Natürlich hat dieses Begehren nach der idealen Scharia auch indoktrinierende und theologische Elemente. Auf einer tiefergehenden Ebene jedoch handelt es sich vor allem um eine Überlebensstrategie. Wie gesagt, die Implementierung der Scharia verlangt die Implementierung des islamischen Rechts.

Im heutigen Norden Nigerias zeigt sich eine große Spannung zwischen dem klassischen und mittelalterlichen Islam und der Gegenwart.
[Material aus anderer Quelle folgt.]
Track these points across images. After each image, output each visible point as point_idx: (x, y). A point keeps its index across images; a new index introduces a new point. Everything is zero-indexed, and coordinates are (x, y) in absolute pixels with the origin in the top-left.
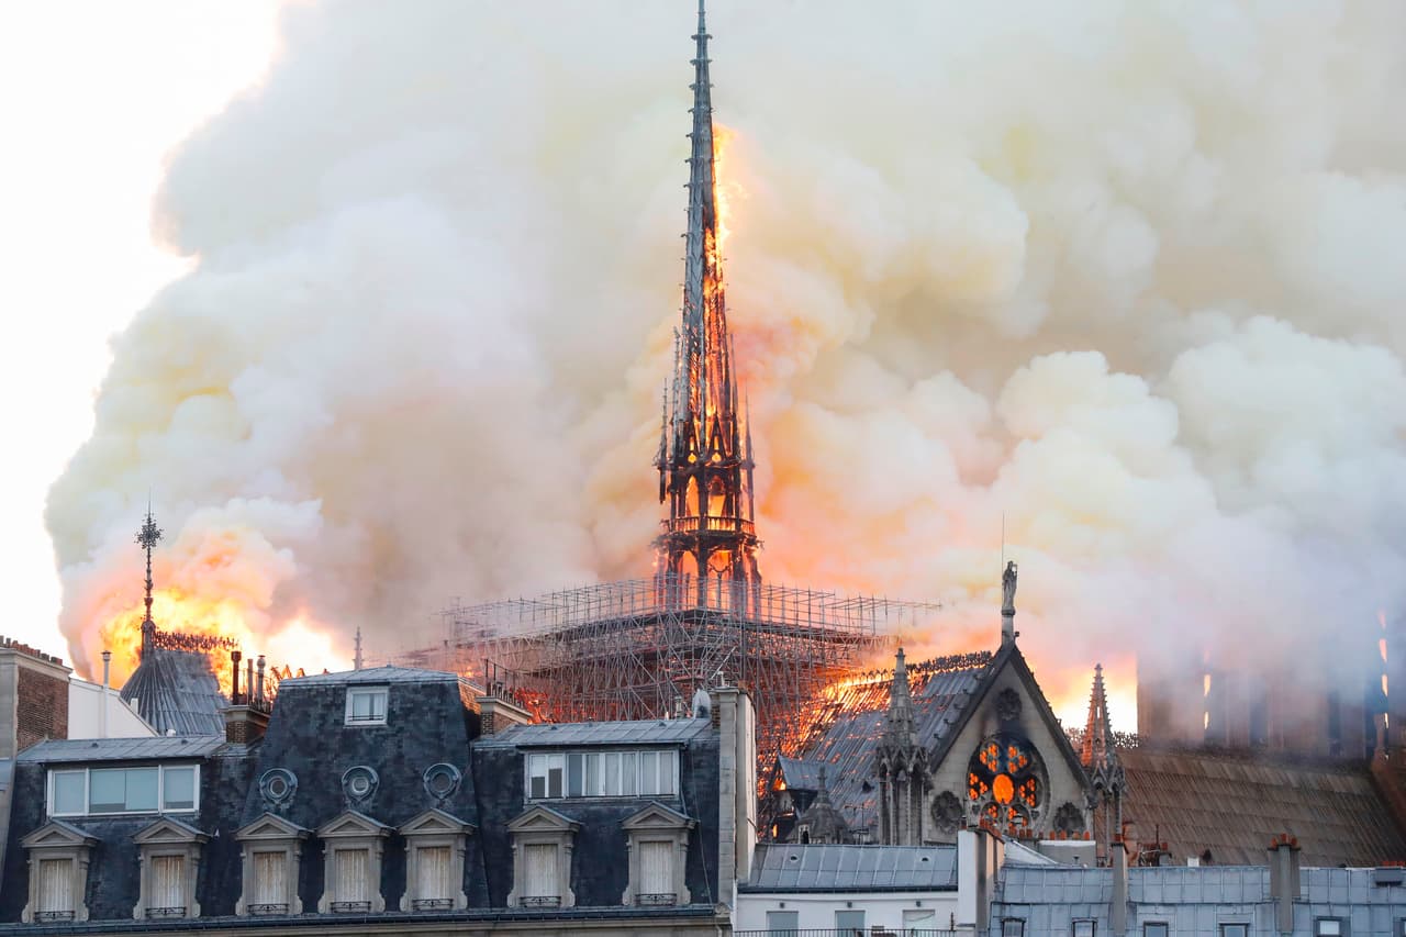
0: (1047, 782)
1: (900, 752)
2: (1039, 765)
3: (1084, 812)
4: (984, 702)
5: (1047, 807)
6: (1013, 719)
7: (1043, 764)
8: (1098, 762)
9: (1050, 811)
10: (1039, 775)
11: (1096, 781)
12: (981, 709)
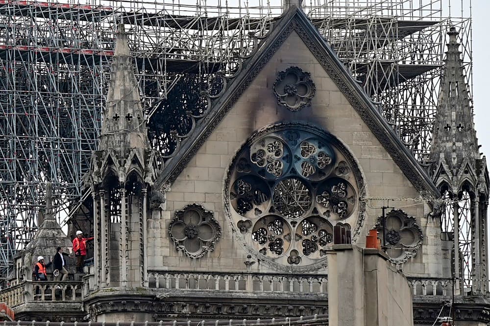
0: (361, 185)
1: (109, 157)
2: (348, 165)
3: (423, 221)
4: (253, 86)
5: (361, 218)
6: (303, 106)
7: (355, 165)
8: (442, 155)
9: (364, 223)
10: (350, 177)
11: (440, 180)
12: (249, 95)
In anderen Worten: Die Leute, sich einig darüber sind, dass sie sich einen islamischen Staat wünschen, werden etwas sehr anderes bekommen, sobald das islamische Recht installiert worden ist.
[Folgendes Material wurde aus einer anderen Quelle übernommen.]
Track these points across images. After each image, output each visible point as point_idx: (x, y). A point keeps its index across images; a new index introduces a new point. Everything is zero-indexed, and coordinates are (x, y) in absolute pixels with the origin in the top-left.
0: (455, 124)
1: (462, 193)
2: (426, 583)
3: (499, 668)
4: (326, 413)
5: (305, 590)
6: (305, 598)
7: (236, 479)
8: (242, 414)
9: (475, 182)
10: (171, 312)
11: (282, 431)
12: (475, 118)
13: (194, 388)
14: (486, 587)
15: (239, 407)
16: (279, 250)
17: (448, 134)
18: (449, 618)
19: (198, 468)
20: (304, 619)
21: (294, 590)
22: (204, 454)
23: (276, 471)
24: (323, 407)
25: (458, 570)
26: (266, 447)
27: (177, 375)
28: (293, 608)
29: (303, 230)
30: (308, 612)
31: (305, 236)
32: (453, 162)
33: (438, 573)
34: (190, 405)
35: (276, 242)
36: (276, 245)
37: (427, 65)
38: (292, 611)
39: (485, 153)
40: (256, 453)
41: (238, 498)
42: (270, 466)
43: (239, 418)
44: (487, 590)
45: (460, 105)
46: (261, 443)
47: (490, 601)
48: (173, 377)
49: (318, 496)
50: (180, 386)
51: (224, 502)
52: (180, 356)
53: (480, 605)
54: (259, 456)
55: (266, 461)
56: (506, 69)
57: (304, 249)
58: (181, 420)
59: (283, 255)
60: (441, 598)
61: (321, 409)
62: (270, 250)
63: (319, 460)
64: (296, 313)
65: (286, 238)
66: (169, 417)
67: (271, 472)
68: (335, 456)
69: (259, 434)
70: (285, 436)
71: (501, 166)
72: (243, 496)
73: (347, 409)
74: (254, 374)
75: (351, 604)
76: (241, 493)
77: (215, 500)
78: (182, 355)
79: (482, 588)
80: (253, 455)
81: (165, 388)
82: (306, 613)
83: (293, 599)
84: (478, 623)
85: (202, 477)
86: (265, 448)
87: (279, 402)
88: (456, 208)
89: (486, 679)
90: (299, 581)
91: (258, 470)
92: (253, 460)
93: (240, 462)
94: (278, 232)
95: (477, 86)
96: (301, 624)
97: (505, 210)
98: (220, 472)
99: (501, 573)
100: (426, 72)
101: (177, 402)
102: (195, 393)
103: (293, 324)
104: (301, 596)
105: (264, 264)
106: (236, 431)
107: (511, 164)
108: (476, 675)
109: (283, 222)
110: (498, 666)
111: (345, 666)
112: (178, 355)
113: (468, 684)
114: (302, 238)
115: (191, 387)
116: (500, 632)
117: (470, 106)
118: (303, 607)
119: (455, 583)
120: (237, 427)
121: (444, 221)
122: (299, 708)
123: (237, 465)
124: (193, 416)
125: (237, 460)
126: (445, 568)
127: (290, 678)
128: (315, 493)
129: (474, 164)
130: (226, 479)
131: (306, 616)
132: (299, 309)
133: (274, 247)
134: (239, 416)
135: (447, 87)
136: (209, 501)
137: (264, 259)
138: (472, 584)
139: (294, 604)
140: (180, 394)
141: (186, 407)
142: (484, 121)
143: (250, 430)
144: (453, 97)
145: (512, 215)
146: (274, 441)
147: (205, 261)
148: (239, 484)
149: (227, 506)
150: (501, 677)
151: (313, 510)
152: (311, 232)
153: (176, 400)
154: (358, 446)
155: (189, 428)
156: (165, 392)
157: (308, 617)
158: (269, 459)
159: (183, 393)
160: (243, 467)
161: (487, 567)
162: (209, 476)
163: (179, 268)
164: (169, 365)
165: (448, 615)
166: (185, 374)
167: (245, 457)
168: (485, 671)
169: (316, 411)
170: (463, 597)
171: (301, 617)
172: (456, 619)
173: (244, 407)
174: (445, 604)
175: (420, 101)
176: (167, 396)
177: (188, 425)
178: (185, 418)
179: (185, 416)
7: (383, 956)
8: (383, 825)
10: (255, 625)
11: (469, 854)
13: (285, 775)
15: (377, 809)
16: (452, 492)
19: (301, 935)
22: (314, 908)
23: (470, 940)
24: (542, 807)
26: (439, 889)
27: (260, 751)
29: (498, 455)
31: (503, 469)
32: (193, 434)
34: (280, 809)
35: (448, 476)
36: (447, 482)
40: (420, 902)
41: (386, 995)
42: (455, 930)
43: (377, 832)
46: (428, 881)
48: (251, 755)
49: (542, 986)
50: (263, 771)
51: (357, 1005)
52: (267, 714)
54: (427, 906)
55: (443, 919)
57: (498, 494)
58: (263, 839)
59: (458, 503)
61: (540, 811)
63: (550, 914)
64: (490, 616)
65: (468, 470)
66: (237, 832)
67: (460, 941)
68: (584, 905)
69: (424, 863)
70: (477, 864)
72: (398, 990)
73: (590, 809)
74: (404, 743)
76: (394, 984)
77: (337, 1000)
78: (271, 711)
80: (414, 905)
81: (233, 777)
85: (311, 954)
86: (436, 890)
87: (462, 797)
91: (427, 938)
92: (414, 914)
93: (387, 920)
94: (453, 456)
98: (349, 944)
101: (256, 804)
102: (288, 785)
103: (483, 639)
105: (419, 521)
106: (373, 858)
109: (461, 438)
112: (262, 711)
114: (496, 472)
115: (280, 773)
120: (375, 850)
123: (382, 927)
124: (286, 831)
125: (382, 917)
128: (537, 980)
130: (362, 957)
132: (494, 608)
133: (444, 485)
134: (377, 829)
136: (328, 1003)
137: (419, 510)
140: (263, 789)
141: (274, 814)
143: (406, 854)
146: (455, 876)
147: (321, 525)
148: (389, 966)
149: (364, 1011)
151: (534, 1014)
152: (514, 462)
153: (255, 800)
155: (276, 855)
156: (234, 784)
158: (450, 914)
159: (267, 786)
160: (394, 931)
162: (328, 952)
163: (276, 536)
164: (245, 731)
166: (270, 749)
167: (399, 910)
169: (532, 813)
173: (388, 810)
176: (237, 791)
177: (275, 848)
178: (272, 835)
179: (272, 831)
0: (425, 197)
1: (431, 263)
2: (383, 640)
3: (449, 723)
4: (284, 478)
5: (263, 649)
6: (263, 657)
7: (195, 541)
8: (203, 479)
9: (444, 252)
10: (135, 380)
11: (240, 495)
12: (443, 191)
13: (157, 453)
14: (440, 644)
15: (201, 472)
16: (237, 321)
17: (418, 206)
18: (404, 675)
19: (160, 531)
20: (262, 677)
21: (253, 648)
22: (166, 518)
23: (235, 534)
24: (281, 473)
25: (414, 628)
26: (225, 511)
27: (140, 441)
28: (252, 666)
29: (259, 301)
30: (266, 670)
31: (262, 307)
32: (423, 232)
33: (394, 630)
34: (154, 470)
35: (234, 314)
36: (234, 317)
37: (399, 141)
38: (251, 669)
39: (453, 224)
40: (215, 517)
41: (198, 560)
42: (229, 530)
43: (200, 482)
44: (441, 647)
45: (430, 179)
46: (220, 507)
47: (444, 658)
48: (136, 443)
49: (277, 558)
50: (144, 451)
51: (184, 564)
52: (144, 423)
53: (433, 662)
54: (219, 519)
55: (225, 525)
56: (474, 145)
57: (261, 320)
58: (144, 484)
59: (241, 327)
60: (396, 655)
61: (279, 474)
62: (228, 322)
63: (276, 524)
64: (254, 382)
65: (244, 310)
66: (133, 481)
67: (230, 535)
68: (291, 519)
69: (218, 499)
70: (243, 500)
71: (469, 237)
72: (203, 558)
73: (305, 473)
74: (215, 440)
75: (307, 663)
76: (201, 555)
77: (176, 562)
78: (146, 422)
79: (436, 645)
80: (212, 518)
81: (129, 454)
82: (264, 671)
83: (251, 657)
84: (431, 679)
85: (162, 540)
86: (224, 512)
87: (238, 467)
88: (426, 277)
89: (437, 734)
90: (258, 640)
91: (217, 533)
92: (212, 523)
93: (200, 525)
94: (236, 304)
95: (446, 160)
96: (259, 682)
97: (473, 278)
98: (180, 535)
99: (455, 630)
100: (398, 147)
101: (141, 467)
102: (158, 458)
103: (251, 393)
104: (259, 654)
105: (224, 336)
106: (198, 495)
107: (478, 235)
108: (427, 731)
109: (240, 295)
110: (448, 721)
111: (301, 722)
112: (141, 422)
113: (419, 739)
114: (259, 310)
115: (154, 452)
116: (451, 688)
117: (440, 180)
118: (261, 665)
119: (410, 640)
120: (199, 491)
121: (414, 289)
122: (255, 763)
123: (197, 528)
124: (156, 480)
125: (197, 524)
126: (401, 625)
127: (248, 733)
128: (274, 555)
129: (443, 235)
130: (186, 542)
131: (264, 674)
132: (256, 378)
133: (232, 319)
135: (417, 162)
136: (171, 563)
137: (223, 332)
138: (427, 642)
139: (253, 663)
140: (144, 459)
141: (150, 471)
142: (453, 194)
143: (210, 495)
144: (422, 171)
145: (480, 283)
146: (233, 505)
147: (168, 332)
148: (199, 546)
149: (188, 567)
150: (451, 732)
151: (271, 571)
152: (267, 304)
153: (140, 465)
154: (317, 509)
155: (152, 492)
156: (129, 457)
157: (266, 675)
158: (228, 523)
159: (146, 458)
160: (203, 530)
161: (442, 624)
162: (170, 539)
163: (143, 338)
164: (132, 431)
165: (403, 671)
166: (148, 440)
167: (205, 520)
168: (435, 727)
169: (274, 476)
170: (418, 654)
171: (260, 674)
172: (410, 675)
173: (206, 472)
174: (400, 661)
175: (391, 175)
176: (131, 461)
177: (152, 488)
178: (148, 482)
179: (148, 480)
Während meiner Recherchen bin ich vielen ganz normalen Bürgern begegnet, von Aktivistinnen für Frauenrechte bis zu Muslimen des traditionalen Sufi-Ordens, die jeweils bedauerten, dass die Einführung der Scharia so rasend schnell vor sich gegangen war.

Boko Haram ist das schwerwiegendste Indiz für das Scheitern des Scharia-Experiments. Boko Haram – was grob übersetzt bedeutet: „Westliche Erziehung ist Sünde“– fand, dass das Experiment eines islamischen Staates scheiterte, weil man bei der Islamisierung nicht weit genug gegangen wäre. Eine häufig von islamischen Gruppen vorgetragene Einschätzung.

Konkurrenz mit Islamisten

Das Scheitern der islamischen Revolution in Nigeria wirft die Frage nach den Möglichkeiten des politischen Islam in der gegenwärtigen Welt insgesamt auf. Seit Beginn der Arabellion in Tunesien Ende 2010 haben verschiedene Staaten, in denen es muslimische Mehrheiten gibt, mit den häufig lange unterdrückten islamistischen Bewegungen um die Führerschaft im Land konkurriert.

Inzwischen ist eine reiche Literatur zum Phänomen der Arabellion entstanden, doch nur wenige Analysten ziehen eine Parallele zwischen der Arabellion und den Ereignissen in Nordnigeria. Dabei erlaubt ein Vergleich so viele neue Einsichten.